Man, this superior creation of God, the pinnacle of creation is composed of matter and spirit, body and soul. His surpassing from the material to the immaterial, from the perceptive to the non-perceptive world is achieved with the power of the soul, the nous.1
The foundation of the faith of our Orthodox Church is that man constitutes the image of the Triune God. The Triune God is Nous (Father), Word (Son) and Spirit.
The Nous without beginning did bear the Word
mystically and emanated the Holy Spirit of the
same power, we therefore confess the Master, God
of all consubstantial Trinity.
(Trinity Canon Tone 4)
Man is also a triune image of God. He is also nous, word and spirit. Man’s exceptional, nobility lies in this triune creation: that God created man by infinite divine love (in His image) and made him god by grace (in His likeness). It is from this nobility that the incomparable difference between animal and man can be seen.

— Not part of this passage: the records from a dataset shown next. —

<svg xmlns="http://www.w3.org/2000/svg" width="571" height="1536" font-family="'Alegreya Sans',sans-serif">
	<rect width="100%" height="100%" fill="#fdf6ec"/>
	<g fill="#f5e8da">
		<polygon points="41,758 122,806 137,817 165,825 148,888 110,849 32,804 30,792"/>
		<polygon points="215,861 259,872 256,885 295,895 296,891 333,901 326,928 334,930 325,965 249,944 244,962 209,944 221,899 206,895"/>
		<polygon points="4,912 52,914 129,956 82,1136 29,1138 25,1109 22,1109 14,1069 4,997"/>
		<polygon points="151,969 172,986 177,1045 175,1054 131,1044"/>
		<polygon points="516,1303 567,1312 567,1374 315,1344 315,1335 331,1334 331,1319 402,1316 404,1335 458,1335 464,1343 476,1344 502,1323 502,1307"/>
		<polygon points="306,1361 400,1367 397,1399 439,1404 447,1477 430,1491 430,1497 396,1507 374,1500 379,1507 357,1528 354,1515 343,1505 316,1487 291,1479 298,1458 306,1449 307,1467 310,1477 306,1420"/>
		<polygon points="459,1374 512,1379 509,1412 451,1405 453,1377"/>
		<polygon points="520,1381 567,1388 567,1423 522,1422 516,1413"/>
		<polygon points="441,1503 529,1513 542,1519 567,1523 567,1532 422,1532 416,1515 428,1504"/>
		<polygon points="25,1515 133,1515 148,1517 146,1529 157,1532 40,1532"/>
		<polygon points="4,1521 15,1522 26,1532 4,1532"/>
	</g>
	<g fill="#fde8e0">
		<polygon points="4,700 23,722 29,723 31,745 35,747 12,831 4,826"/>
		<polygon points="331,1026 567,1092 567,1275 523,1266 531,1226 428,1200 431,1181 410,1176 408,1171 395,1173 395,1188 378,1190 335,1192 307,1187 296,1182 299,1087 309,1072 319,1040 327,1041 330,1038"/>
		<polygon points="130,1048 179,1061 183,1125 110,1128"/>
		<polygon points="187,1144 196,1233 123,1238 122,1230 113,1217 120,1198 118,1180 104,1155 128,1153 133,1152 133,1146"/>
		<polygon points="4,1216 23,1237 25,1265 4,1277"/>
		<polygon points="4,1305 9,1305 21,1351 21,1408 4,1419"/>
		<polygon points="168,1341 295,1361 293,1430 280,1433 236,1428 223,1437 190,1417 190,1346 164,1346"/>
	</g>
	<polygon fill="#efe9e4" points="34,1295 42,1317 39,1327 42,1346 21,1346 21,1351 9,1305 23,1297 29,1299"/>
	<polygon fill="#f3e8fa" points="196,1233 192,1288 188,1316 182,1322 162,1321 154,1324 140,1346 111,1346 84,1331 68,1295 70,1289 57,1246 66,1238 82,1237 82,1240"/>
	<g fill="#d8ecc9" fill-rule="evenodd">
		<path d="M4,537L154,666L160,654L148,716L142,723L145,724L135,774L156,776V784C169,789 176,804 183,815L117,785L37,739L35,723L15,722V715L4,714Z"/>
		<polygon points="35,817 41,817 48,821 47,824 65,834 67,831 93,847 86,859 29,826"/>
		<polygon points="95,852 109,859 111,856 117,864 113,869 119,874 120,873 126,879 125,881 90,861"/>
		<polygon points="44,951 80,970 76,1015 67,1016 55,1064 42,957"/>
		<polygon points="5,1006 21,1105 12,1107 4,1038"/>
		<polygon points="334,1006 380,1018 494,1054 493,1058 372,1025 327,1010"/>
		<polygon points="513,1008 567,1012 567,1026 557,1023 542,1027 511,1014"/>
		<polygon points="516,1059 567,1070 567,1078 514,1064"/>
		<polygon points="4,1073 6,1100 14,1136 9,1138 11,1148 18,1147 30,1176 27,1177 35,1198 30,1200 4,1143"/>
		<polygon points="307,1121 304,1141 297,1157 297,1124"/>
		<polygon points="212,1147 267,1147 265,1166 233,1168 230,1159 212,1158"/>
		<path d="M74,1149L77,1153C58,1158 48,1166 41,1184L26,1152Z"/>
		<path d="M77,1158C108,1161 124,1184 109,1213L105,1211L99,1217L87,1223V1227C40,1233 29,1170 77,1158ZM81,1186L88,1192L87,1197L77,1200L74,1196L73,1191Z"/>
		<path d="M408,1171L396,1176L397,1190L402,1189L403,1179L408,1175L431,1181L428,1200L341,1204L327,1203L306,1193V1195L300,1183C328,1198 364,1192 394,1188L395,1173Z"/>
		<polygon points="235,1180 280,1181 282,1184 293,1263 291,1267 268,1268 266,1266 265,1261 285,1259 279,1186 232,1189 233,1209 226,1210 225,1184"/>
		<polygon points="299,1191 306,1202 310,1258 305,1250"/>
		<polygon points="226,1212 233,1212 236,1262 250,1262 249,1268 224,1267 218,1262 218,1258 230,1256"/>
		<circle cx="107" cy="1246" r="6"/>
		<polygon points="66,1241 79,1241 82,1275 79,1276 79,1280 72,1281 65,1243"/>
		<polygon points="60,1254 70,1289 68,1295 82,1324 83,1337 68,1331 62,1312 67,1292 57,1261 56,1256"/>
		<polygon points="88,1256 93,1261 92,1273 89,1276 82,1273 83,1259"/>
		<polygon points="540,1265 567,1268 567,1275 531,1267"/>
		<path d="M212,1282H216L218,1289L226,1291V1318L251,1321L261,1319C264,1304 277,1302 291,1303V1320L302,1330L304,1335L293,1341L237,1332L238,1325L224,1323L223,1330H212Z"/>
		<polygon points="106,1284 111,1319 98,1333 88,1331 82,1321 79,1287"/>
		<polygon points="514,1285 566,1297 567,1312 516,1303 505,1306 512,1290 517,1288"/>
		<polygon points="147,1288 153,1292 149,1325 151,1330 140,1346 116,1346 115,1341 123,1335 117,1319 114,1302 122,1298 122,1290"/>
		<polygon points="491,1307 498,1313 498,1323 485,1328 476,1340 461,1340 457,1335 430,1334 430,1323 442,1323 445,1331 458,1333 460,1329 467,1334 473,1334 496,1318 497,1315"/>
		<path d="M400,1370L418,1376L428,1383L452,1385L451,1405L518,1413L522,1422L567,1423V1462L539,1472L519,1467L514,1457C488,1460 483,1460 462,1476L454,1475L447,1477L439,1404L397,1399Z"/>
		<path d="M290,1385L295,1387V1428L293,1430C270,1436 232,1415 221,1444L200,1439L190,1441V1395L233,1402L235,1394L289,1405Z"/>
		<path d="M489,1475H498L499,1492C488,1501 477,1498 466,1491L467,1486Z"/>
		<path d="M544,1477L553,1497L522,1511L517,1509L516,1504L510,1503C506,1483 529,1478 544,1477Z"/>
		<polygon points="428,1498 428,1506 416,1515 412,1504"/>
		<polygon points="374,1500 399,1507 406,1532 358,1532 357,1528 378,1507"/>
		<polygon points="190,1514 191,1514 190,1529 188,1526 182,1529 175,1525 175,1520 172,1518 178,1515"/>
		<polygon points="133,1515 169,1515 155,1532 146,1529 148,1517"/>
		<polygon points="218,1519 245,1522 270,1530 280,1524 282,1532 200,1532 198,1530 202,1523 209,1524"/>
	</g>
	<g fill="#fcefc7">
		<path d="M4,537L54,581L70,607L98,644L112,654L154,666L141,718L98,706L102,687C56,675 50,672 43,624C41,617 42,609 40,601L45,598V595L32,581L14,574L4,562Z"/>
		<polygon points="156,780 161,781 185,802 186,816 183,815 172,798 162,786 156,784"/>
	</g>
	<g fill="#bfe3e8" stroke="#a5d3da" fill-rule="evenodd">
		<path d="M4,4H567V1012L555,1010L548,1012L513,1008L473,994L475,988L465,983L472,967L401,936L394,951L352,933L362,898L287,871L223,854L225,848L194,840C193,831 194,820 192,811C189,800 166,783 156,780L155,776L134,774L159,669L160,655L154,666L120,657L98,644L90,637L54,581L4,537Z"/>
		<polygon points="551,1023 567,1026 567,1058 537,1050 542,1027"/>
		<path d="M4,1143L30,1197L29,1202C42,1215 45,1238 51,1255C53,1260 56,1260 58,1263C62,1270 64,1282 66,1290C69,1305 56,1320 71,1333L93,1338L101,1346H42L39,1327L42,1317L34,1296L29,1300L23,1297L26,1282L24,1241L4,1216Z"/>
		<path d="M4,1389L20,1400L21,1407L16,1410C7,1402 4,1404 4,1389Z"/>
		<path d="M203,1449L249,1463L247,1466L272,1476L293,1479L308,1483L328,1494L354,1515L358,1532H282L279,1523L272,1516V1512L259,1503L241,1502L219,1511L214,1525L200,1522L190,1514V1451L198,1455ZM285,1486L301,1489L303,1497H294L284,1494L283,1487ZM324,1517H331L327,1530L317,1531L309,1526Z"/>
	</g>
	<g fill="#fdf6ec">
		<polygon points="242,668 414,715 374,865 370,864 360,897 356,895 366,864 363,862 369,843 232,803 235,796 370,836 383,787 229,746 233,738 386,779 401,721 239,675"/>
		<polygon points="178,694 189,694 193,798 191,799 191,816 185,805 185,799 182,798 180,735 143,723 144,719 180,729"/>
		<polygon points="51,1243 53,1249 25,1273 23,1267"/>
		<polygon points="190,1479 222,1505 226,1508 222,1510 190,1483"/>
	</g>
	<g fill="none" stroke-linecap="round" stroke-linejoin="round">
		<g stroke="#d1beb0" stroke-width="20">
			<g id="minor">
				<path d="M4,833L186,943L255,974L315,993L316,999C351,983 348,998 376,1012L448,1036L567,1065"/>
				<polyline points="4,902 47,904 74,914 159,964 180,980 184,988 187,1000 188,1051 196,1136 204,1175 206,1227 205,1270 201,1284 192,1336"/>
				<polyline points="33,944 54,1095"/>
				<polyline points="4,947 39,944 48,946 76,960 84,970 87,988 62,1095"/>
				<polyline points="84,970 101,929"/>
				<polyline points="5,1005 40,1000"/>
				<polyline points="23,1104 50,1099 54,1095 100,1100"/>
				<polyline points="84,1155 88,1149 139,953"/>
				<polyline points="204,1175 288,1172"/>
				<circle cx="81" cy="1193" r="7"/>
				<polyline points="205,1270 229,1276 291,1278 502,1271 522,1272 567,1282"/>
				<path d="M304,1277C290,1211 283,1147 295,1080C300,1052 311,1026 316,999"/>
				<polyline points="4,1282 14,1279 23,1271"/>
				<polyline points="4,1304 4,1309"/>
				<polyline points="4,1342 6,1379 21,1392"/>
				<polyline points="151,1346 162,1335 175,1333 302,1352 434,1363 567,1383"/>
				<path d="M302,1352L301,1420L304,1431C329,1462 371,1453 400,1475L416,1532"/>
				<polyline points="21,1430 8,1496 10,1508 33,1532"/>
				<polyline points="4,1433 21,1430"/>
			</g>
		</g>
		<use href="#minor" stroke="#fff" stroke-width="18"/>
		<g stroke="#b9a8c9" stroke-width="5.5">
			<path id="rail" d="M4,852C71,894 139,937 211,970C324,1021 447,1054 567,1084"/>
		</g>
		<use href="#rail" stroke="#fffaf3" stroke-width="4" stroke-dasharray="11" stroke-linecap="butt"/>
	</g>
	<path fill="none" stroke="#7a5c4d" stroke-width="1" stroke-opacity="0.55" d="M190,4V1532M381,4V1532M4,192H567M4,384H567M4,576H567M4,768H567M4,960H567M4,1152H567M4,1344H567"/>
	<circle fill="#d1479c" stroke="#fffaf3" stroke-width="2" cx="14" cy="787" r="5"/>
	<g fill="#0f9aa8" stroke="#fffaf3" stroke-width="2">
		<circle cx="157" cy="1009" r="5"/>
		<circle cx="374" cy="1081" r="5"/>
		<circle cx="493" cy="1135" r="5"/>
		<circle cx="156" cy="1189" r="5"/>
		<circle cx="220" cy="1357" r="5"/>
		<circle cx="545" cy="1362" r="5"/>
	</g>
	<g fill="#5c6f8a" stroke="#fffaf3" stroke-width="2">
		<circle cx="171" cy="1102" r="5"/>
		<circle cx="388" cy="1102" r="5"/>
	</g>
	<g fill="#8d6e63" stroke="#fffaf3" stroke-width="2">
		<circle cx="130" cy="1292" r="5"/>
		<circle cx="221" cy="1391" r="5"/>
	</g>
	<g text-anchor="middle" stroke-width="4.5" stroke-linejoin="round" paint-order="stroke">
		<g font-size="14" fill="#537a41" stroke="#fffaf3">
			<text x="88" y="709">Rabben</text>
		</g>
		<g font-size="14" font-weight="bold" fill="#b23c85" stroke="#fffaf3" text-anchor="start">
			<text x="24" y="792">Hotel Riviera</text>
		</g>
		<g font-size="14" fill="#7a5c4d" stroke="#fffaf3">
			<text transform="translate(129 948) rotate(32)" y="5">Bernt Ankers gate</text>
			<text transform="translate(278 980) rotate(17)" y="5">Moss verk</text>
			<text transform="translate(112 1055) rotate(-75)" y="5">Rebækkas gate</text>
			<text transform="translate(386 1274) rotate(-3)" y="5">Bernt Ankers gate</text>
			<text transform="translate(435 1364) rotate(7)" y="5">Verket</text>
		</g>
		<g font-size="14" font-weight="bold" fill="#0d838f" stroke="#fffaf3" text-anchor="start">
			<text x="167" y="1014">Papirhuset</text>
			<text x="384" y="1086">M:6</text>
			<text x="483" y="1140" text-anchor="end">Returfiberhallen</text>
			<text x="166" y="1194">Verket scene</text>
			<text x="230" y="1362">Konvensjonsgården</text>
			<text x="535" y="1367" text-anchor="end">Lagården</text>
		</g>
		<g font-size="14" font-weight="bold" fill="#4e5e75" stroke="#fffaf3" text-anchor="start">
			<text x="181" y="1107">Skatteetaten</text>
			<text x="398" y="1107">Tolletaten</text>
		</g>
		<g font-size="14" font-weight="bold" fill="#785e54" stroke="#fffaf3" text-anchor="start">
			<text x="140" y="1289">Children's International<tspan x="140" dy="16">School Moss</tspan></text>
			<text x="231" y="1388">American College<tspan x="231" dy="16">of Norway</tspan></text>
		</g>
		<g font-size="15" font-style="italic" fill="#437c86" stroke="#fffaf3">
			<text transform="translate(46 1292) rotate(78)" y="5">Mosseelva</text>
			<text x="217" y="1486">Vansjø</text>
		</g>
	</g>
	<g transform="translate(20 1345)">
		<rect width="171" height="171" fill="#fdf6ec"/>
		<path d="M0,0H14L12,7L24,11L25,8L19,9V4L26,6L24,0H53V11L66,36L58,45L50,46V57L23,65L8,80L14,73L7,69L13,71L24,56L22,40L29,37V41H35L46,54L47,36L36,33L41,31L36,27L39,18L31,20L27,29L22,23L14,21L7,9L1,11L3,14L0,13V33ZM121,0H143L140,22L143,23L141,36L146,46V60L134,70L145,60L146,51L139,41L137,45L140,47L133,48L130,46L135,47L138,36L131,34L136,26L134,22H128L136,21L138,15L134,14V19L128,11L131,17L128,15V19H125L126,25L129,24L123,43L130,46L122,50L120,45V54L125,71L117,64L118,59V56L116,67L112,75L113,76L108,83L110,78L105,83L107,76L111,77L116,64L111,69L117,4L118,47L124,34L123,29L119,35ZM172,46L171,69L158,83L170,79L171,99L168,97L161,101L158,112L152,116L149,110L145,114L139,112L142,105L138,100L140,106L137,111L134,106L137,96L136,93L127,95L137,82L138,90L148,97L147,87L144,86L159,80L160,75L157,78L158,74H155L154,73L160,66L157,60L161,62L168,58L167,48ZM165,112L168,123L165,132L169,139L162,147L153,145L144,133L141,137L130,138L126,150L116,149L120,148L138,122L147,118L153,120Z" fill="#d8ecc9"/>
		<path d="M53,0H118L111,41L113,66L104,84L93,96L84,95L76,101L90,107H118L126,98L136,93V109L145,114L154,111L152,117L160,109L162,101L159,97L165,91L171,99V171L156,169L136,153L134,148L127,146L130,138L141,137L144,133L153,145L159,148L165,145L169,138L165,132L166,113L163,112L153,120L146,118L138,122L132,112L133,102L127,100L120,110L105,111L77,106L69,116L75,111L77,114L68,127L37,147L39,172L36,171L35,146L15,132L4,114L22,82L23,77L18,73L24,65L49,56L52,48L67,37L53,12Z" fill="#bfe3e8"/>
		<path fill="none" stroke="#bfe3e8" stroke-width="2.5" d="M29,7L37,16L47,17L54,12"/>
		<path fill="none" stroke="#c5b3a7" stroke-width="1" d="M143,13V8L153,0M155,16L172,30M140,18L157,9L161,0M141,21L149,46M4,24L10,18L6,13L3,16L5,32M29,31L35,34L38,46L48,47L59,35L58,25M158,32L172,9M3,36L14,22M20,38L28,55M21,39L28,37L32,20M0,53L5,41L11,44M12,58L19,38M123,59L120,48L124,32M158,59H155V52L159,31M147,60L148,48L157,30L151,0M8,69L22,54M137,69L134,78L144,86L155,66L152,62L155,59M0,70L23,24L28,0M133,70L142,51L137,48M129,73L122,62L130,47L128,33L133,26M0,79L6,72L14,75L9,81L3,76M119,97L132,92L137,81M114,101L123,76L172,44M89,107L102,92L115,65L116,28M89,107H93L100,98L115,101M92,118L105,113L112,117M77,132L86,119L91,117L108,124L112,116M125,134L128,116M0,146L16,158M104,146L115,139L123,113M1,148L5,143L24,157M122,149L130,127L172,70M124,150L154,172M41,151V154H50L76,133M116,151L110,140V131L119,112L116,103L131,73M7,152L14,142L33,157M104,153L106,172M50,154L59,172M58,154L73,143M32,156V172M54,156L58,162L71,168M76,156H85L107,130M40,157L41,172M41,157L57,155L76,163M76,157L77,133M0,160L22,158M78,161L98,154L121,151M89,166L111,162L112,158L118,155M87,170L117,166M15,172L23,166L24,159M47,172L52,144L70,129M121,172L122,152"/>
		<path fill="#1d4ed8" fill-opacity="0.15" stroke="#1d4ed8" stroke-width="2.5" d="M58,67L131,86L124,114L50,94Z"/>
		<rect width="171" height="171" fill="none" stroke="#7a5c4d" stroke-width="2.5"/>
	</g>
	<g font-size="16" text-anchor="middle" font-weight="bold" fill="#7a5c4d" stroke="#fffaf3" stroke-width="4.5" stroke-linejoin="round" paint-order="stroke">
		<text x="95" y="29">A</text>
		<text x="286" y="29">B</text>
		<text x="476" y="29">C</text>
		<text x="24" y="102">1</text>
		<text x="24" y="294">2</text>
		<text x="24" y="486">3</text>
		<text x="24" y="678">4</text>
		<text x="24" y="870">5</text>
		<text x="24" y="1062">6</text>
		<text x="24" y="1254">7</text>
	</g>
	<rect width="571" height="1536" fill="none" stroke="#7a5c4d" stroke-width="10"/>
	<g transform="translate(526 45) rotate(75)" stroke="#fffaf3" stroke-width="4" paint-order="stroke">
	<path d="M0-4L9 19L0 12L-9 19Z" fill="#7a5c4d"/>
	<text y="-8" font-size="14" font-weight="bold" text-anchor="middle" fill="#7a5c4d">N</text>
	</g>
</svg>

Even though the soul is one, it is divided according to the holy fathers into three powers or three parts, the intelligent, the appetitive and the incensive. The tool by which the intelligent part operates is the nous.
Someone once asked a hermit,
– Elder what is the nous?
With distinctive simplicity the hermit replied.
– Well if the helmsman of a ship is missing, what do you think? Will it reach the harbour? The waves will destroy it. It is the same with the nous. It is the helmsman.
According to St Gregory Palamas the intellectual activity, consisting of thought and intuition, is called nous, and the power that activates thought and intuition is likewise the nous and this power the Holy Scripture also calls the heart. It is because the heart is pre-eminent among our inner powers that our soul is deiform.2
The nous is also the ability to partake and unite with God. Elsewhere it is called the capability of theoria or vision of God. It is exactly the same thing. For one to see God, is to be united with God. That is why according to patristic terminology it is called the “eye of the soul”, “noetic eye” or “theoretic eye” or “rational” part of the soul.
Man is an image of God because he has a nous. The nous of man is a creative factor of every aspect of civilization. It is tragic however when the rational and discerning sense is missing from the nous. It is then blinded, completely outside itself (as we shall see), and forms absolute relationships with creation and its sensory nature though its essence is noetic. It swims in a sea of arrogance and vainglory, it ceases to be “nous in activity” and it becomes only “nous in spiritual physical activity” that is, it becomes irrational. It becomes like those lifeless electronic computers which it creates, like artificial flowers without fragrance, like blind machines.
“The nous of man”, according to a contemporary ascetic “is similar to a bird in the sky, at times flying high and at other times low.” On the one hand, the holy Fathers of the Philokalia are occupied with the ascension and raising of the nous, and on the other with its falls to the lower parts of the earth as a result of the passions.
Meditation or the collecting of the nous for those who are involved with Yoga, a non-Christian eastern religion, may be achieved, but it is stagnant and fruitless. The nous remains only with the methodology. Up to this point it may be considered as a praiseworthy attempt, achieved however only through human effort, and for this reason condemned from the beginning. The nous stops in the middle of the road from “Jerusalem to Jericho” and “falls who among thieves, strip him of his raiment, and wound him, and depart, leaving him half dead”.3
This occurs because the nous does not have an object, it seeks a non-existent enlightenment and it becomes deluded, since in reality it unites with a demon which manages to present falsehood as truth and truth as falsehood, “transforming into an angel of light”.4
~ The Nous, Themes from the Philokalia, Number 2, 2nd Edition, Publications of the Holy Monastery of St Gregory Palamas, Koufalia, Thessaloniki, Hellas
1. Nous – (Gk Νους,) “the highest faculty in man, through which – provided it is purified – he knows God or the inner essences or principles … of created things by means of direct apprehension or spiritual perception. “The nous” does not function by formulating abstract concepts and then arguing on this basis to a conclusion reached through deductive reasoning, but it understands divine truth by means of immediate experience, intuition or ‘simple cognition’ (the term used by St Isaac the Syrian).” (The Philokalia Vol. 1, London Faber & Faber Ltd. 1979 p362).
The nous is the energy of the nous…. The nous is also the operative power of the soul which Holy Scripture refers to as the heart…
We would like to mention that the word «nous» has been used instead of the word «intellect» in most cases throughout the book including citations (taken from the Philokalia, Lenten Triodion, the Ladder of Divine Ascent) even though the original translators had used other terms e.g. mind, intellect.
However, in certain sentences we have retained the word “intellect” or kept citations as we found them so that the passage makes sense as a whole.
2. The Philokalia Vol. 4 St Gregory Palamas London Faber & Faber Ltd.